• _Dataset_
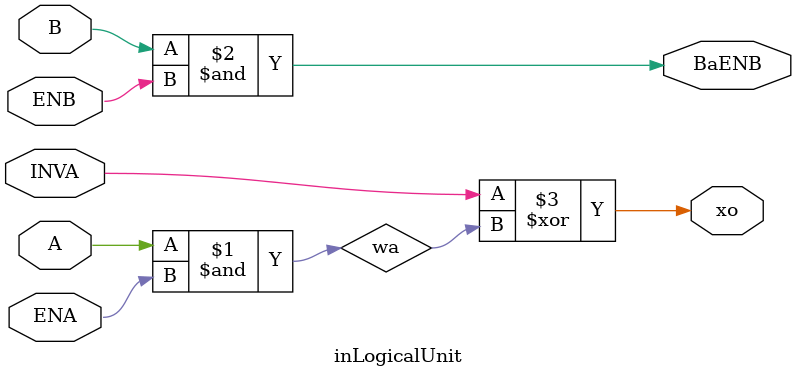
<source format=v>
module inLogicalUnit (xo, BaENB, INVA, A, ENA, B, ENB);
	input INVA, A, ENA, B, ENB;
	output xo, BaENB;
	wire wa;
	
	and and1(wa, A, ENA);
	and and2(BaENB, B, ENB);
	xor x(xo, INVA, wa);

endmodule
</source>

• _What you are asked to do_
Repeat all of the entries word for word, but omit the pictures.

• _Completed exercise_
<source format=v>
module inLogicalUnit (xo, BaENB, INVA, A, ENA, B, ENB);
	input INVA, A, ENA, B, ENB;
	output xo, BaENB;
	wire wa;
	
	and and1(wa, A, ENA);
	and and2(BaENB, B, ENB);
	xor x(xo, INVA, wa);

endmodule
</source>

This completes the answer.